= 4NCL =

UK chess league

The 4NCL, or Four Nations Chess League, is the national chess league of Britain and Ireland. The league is named after the four constituent nations: England, Scotland, Wales, and Ireland. (Note: Northern Ireland does not have a separate FIDE federation from the Republic of Ireland.)

The league is played over five weekends, typically at Midlands hotel venues starting in October/November and finishing on the early May bank holiday), and in the top two divisions teams consist of 8 players (at least one of whom must be female).

The 4NCL is run independently as a limited company outside the control of any individual nation's chess governing bodies.

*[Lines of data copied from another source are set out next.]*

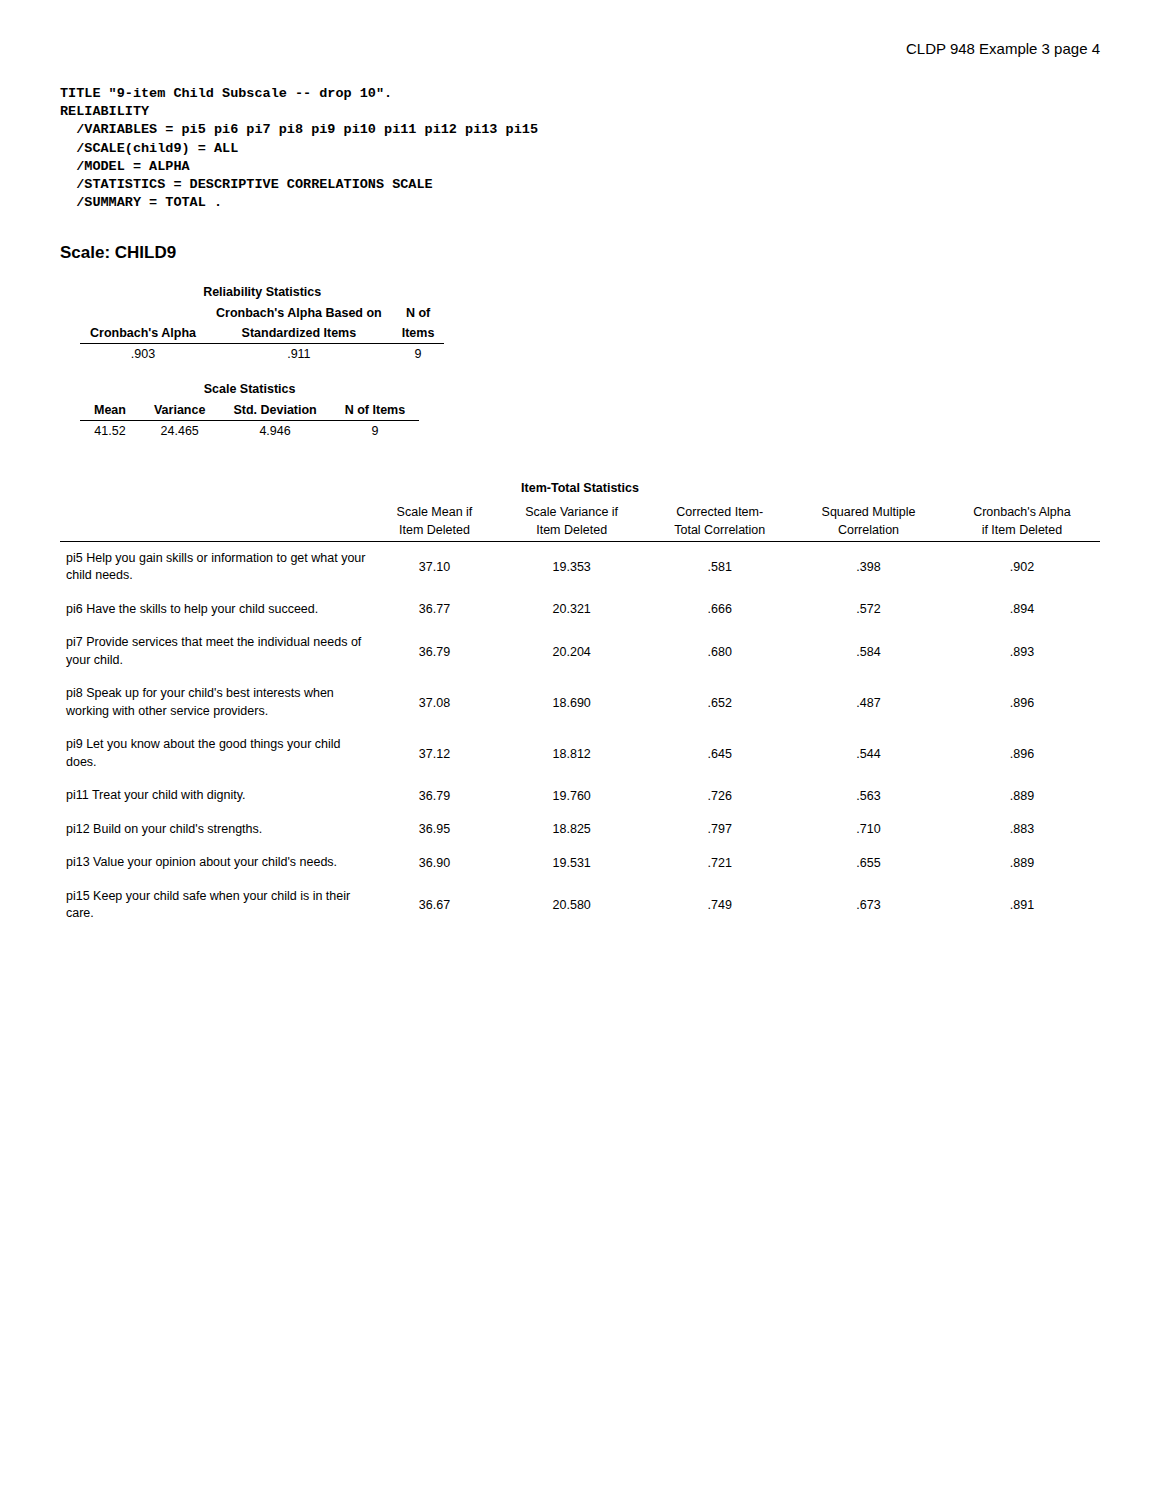CLDP 948 Example 3 page 4
TITLE "9-item Child Subscale -- drop 10".
RELIABILITY
  /VARIABLES = pi5 pi6 pi7 pi8 pi9 pi10 pi11 pi12 pi13 pi15
  /SCALE(child9) = ALL
  /MODEL = ALPHA
  /STATISTICS = DESCRIPTIVE CORRELATIONS SCALE
  /SUMMARY = TOTAL .
Scale: CHILD9
Reliability Statistics
| | Cronbach's Alpha Based on | N of |
| --- | --- | --- |
| Cronbach's Alpha | Standardized Items | Items |
| .903 | .911 | 9 |
Scale Statistics
| Mean | Variance | Std. Deviation | N of Items |
| --- | --- | --- | --- |
| 41.52 | 24.465 | 4.946 | 9 |
Item-Total Statistics
| | Scale Mean if | Scale Variance if | Corrected Item- | Squared Multiple | Cronbach's Alpha |
| --- | --- | --- | --- | --- | --- |
| | Item Deleted | Item Deleted | Total Correlation | Correlation | if Item Deleted |
| pi5 Help you gain skills or information to get what your child needs. | 37.10 | 19.353 | .581 | .398 | .902 |
| pi6 Have the skills to help your child succeed. | 36.77 | 20.321 | .666 | .572 | .894 |
| pi7 Provide services that meet the individual needs of your child. | 36.79 | 20.204 | .680 | .584 | .893 |
| pi8 Speak up for your child's best interests when working with other service providers. | 37.08 | 18.690 | .652 | .487 | .896 |
| pi9 Let you know about the good things your child does. | 37.12 | 18.812 | .645 | .544 | .896 |
| pi11 Treat your child with dignity. | 36.79 | 19.760 | .726 | .563 | .889 |
| pi12 Build on your child's strengths. | 36.95 | 18.825 | .797 | .710 | .883 |
| pi13 Value your opinion about your child's needs. | 36.90 | 19.531 | .721 | .655 | .889 |
| pi15 Keep your child safe when your child is in their care. | 36.67 | 20.580 | .749 | .673 | .891 |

Although an amateur competition for most of its teams, some of the top teams in the league have been able to secure sponsors (including Chess.com and Chessable) to allow them to hire some of the world's top grandmasters. Some of the players to have played in the 4NCL include Michael Adams, Alexei Shirov, Maxime Vachier-Lagrave, Anish Giri, Nigel Short, Viktor Korchnoi, Alexander Morozevich, and Peter Svidler.

== History ==
The league was founded in 1993 by Chris Dunworth, who served as the League's Managing Director for the first decade of its existence.

4NCL's inaugural weekend took place on 2 and 3 October 1993 at the Barbican Centre in London. This was held at the same time as the World Chess Championship 1993 match between Kasparov and Short at the Savoy Theatre, about 2 miles away.